AI_ENGINE_DIR = "/code/tensorrt_llm/tmp/trt_engines/Qwen2-VL-7B-Instruct/fp16/1-gpu"
AI_HF_MODEL_DIR = "/code/tensorrt_llm/Qwen2-VL-7B-Instruct"

AI_MODEL_ARGS = {
    # Required paths
    "engine_dir": AI_ENGINE_DIR,
    "hf_model_dir": AI_HF_MODEL_DIR,

    # Engine names
    "visual_engine_name": "model.engine",
    "audio_engine_name": "model.engine",

    # BATCH PROCESSING - Key change
    "batch_size": 2,  # Process 2 images at once (optimal for L4)
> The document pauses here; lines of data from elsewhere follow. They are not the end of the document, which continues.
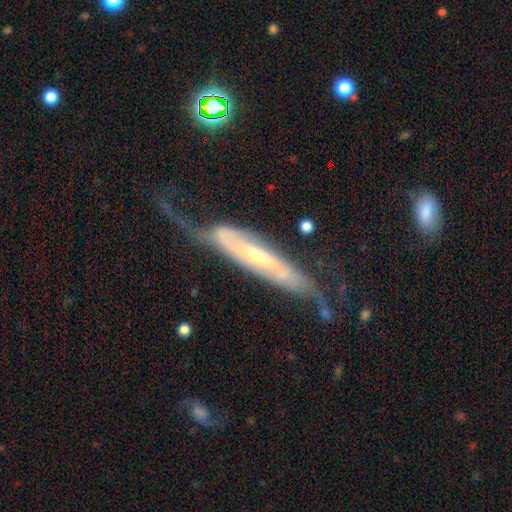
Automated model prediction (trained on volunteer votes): Overall: featured or disk (81%). Edge-on disk: no (61%; yes 39%). Merging: none (48%; major disturbance 24%).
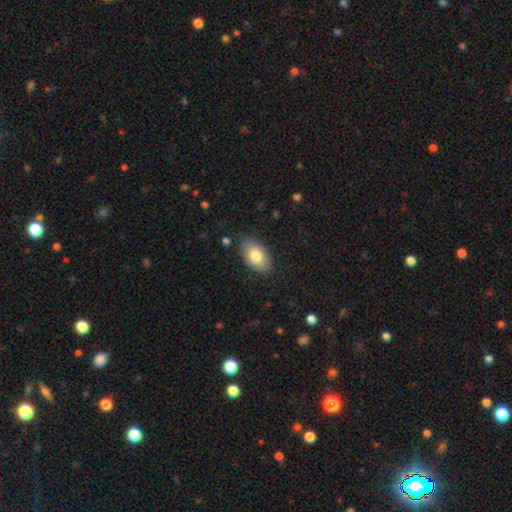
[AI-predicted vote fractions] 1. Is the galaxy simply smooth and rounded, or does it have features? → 78% smooth, 15% featured or disk, 7% star or artifact.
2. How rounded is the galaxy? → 93% in between, 5% round, 2% cigar-shaped.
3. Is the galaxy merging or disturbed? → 83% none, 13% minor disturbance, 3% major disturbance, 1% merger.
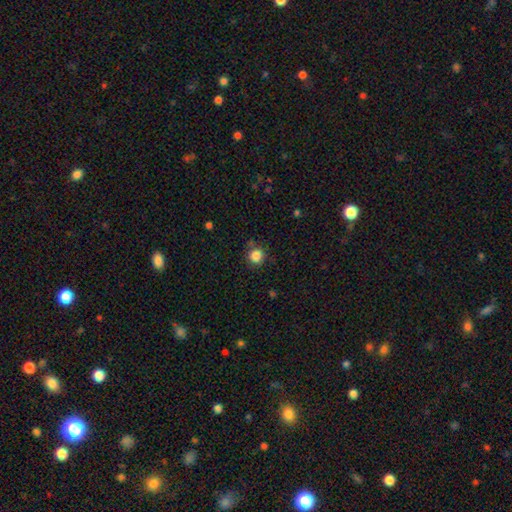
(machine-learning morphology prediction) Q: Smooth or featured?
A: smooth (85%); runner-up: star or artifact (11%)
Q: How rounded?
A: round (92%); runner-up: in between (7%)
Q: Merging?
A: none (83%); runner-up: minor disturbance (10%)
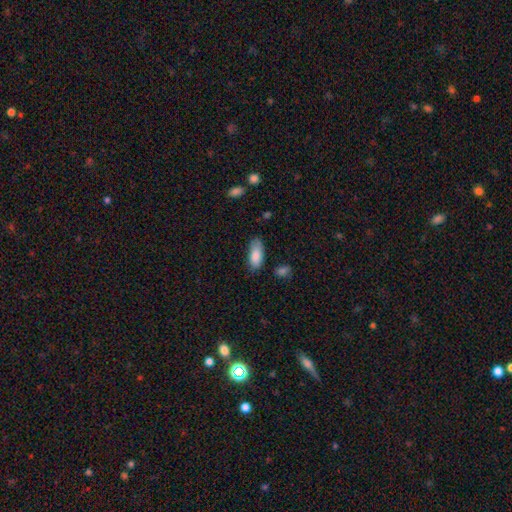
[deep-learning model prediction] This appears to be a smooth galaxy with no disk features (86%) that is in between round and cigar-shaped (87%). Merging: none (66%).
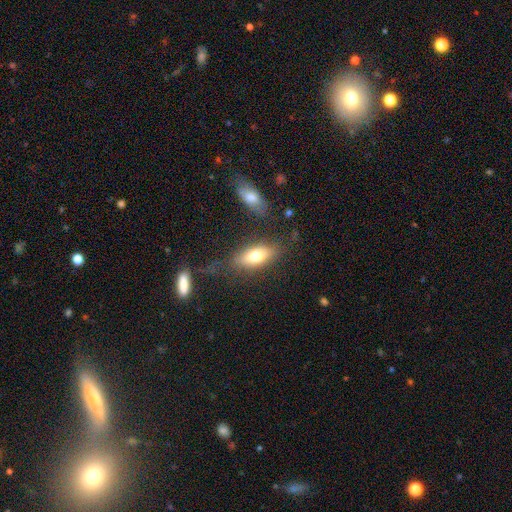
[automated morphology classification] A smooth galaxy with no disk features (71%) that is in between round and cigar-shaped (79%). Merging: none (73%).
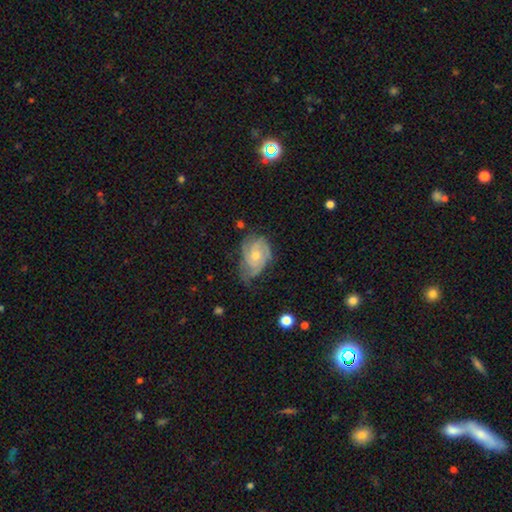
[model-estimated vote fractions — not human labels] smooth-or-featured: featured or disk: 76% | smooth: 18% | star or artifact: 6%
  disk-edge-on: no: 97% | yes: 3%
    bar: no: 73% | weak: 23% | strong: 3%
    has-spiral-arms: yes: 92% | no: 8%
      spiral-winding: tight: 54% | medium: 36% | loose: 9%
      spiral-arm-count: 2: 31% | 3: 29% | can't tell: 26% | 4: 6% | 1: 4% | more than 4: 3%
    bulge-size: moderate: 59% | small: 35% | large: 3% | none: 2% | dominant: 1%
  merging: none: 49% | minor disturbance: 34% | major disturbance: 16% | merger: 2%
    # Generation parameters
    "max_new_tokens": 450,
    "num_beams": 1,
    "top_k": 5,
    "top_p": 0.95,
    "temperature": 0.7,
    "repetition_penalty": 1.0,

    # Input parameters
    "input_text": None,
    "image_path": None,
    "video_path": None,
    "video_num_frames": None,
    "audio_path": None,
    "path_sep": ",",
    "prompt_sep": ",",
    # Session and memory configuration
    "session": "cpp_llm_only",
    "kv_cache_free_gpu_memory_fraction": 0.85,  # Increased for batching
    "cross_kv_cache_fraction": 0.6,
    "multi_block_mode": True,

    # Feature flags
    "mm_embedding_offloading": None,
    "enable_context_fmha_fp32_acc": False,
    "enable_chunked_context": True,  # Helps with batching

    # Profiling and debugging
    "run_profiling": False,
    "profiling_iterations": 20,
    "check_accuracy": False,
    "debug_mode": False,

    # LoRA
    "lora_task_uids": None,

    # Logging
    "log_level": "info",

    # Token calculation parameters
    "safety_margin": 50,
    "min_new_tokens": 400,
    "force_max_seq_len": None,
}
AI_DEFAULT_PROMPT = (
            "Analyze this image and return JSON with: "
            "title (50-60 chars), description (150-300 chars), long_description (brief, 100-150 words), "
            "keywords (10 terms), primary_subject, secondary_subjects (max 3), "
            "colors (top 4), mood, category, subcategories (max 2), "
            "composition, lighting, setting, alt_text (125 chars), seo_title, "
            "meta_description (150-160 chars), "
            "target_keywords {primary: 3 terms, secondary: 3 terms, long_tail: 2 phrases}, "
            "use_cases (3 max), similar_concepts (3 max). "
            "Output valid JSON only."
)

def test_batch_processing():
    """Test batch processing with multiple images."""
    from tensorrt_llm.runtime import MultimodalModelRunner
    from transformers import AutoTokenizer, Qwen2VLProcessor
    import time

    logger.set_level("info")

    # Multiple images to process
    image_paths = [
        "/code/light/ai/P4280401.webp",
        "/code/light/10.jpg"
    ]

    # Load images
    images = []
    for image_path in image_paths:
        image = Image.open(image_path).convert("RGB")
        images.append(image.resize((504, 504)))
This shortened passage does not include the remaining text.